Channel atomic swap:
To use OmniBOLT, users first need to create a channel. A channel is a smart contract signed by two users. Channels store the tokens that users want to exchange.
Once the channel is created, users can start exchanging tokens. To exchange tokens, users need to use a cryptographic hash function to establish a time window. A time window is a limited period of time within which users need to confirm receipt of the exchanged tokens.
If one party fails to confirm the transaction within the time window, the entire transaction will be invalidated and the funds will be returned to the original source. This feature eliminates counterparty risk, as both parties know that if they do not abide by the agreement, they will not be able to obtain tokens.
3. Advantages of OmniBOLT
The advantages of OmniBOLT are mainly reflected in the following aspects:
All these advantages make OmniBOLT a powerful tool not only to solve the scalability problem of the Bitcoin network, but also to promote the development of DeFi. Compared with other scalability solutions, OmniBOLT has its unique advantages. First of all, OmniBOLT not only supports instant payment of Bitcoin, but also supports instant payment of various assets issued on OmniLayer, which surpasses the functions of other solutions. Second, OmniBOLT’s transaction confirmation speed is fast and fees are low, which provides users with a better experience. Finally, OmniBOLT supports more transaction types, including cross-channel atomic swaps, decentralized exchanges, etc., which opens up a new world of scalability for the Bitcoin network.
4 Use Cases
OmniBOLT has already been used in practice.

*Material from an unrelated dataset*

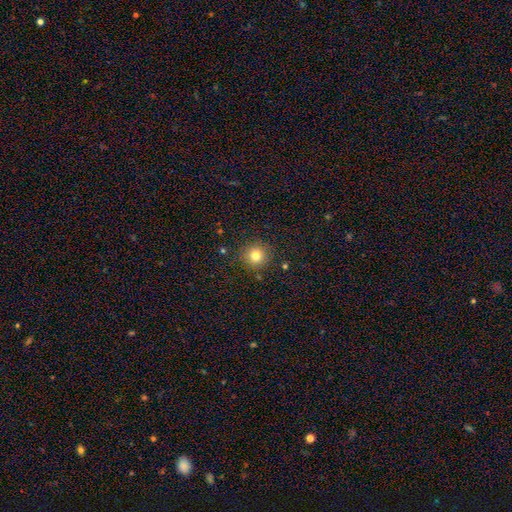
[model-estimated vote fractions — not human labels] Morphology: type=smooth (79%); roundness=round (94%); merging=none (89%).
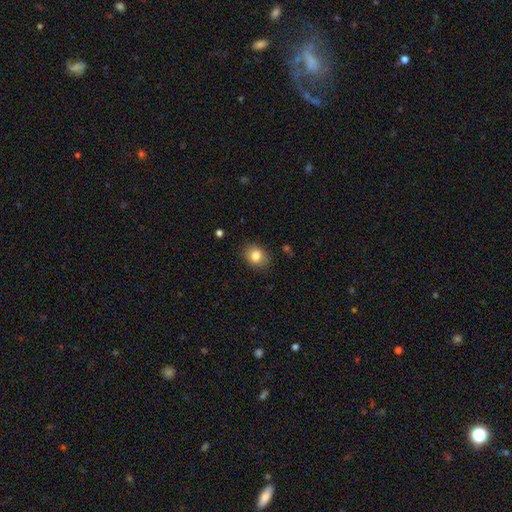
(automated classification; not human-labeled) Smooth or featured? smooth (82%)
How rounded? round (52%)
Merging? none (85%)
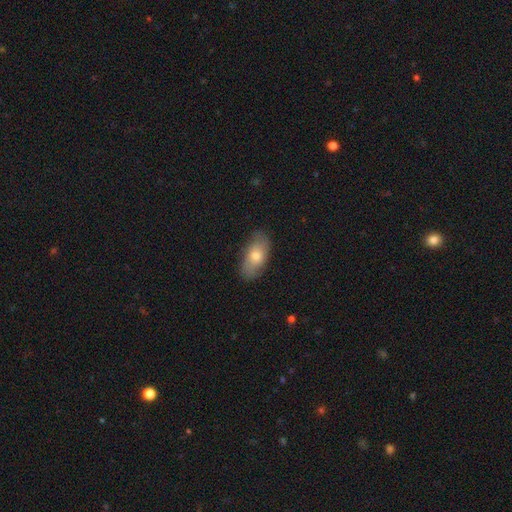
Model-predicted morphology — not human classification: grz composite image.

Decentralized exchanges can use OmniBOLT to enable their transactions. These exchanges allow users to instantly trade any asset on OmniLayer in OmniBOLT channels without waiting for confirmation from the Bitcoin network or paying transaction fees on the Bitcoin network.
Additionally, OmniBOLT is also being used to implement mortgage contracts. DeFi projects can use OmniBOLT to implement their collateralized loans. Users can deposit their assets into OmniBOLT channels and then use these assets as collateral to obtain loans. All of this can be done in one atomic operation without any trust.
OmniBOLT’s revolutionary Android wallet has been officially launched on June 14, 2023, allowing users to easily and easily transfer funds on the Lightning Network. In addition, more than 700 OmniLayer assets will be able to be transferred in the future, not just limited to Bitcoin, which greatly improves the scalability of Bitcoin to a certain extent.
5. Summary
The emergence of OmniBOLT provides a new solution to the scalability problem of the Bitcoin network, and at the same time opens up new possibilities for the development of DeFi in the Bitcoin network. By promoting the circulation of OmniLayer encrypted assets in the Lightning Network, OmniBOLT is expected to promote the development of the Bitcoin network to higher scalability and wider application scenarios.